According to the BSP, the inflation target range remains an appropriate representation of its medium-term goal of price stability, given the current structure of the economy, recent economic developments, and the overall macroeconomic outlook over the next few years.
“The current and projected inflation environment continues to support the steady growth of the economy.

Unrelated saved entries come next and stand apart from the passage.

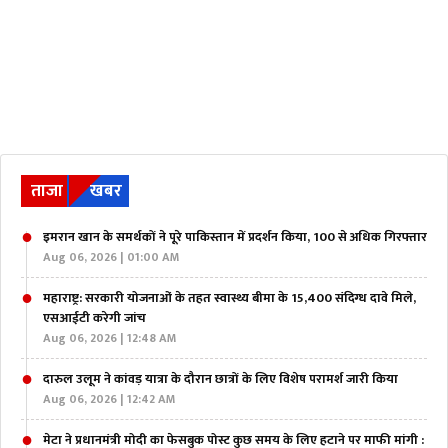
ताजा
खबर
इमरान खान के समर्थकों ने पूरे पाकिस्तान में प्रदर्शन किया, 100 से अधिक गिरफ्तार
Aug 06, 2026 | 01:00 AM
महाराष्ट्र: सरकारी योजनाओं के तहत स्वास्थ्य बीमा के 15,400 संदिग्ध दावे मिले,
एसआईटी करेगी जांच
Aug 06, 2026 | 12:48 AM
दारुल उलूम ने कांवड़ यात्रा के दौरान छात्रों के लिए विशेष परामर्श जारी किया
Aug 06, 2026 | 12:42 AM
मेटा ने प्रधानमंत्री मोदी का फेसबुक पोस्ट कुछ समय के लिए हटाने पर माफी मांगी :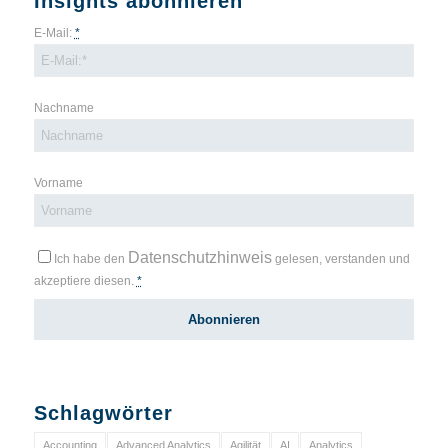
Insights abonnieren
E-Mail:
*
Nachname
Vorname
Datenschutzhinweis
Ich habe den
gelesen, verstanden und
akzeptiere diesen.
*
Schlagwörter
Accounting
Advanced Analytics
Agilität
AI
Analytics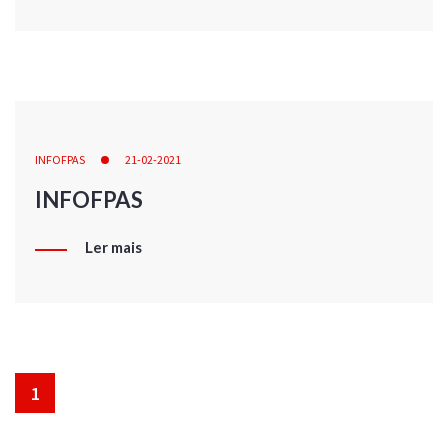
INFOFPAS
21-02-2021
INFOFPAS
Ler mais
1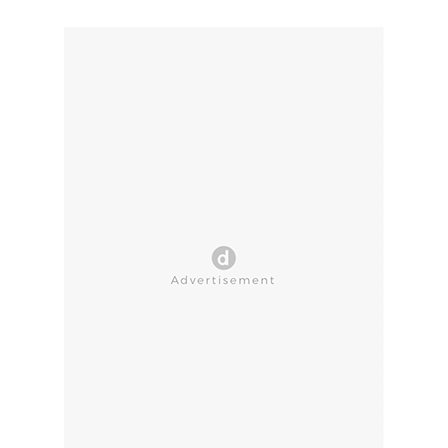
CLOSE AD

At the same time, enactment of structural reforms is expected to help boost prospects for domestic economic activity, raise productivity, and help build a sustainable non-inflationary economic growth,” the BSP said in a statement.
The forecasts, the BSP said, indicate a likely deceleration in inflation in 2024 – 2025, given limited demand-based inflation pressures amid improving supply conditions.
However, the risks to the inflation outlook remain strongly tilted to the upside for both years, which requires close monitoring as well as readiness for further action as needed, the BSP cautioned.
The prevailing higher-for-longer stance of monetary policy, together with the implementation of the non-monetary measures by the government, is intended to ensure the sustained return of inflation to the medium-term target and keep inflation expectations anchored, it added.
The decision to retain the medium-term inflation target underpins the BSP’s commitment to take all necessary action to bring inflation to a target-consistent path over the medium term.
Looking ahead, the BSP will remain vigilant and data-dependent in deciding on monetary policy in order to steer inflation to a target-consistent path, fostering price and financial stability in the country.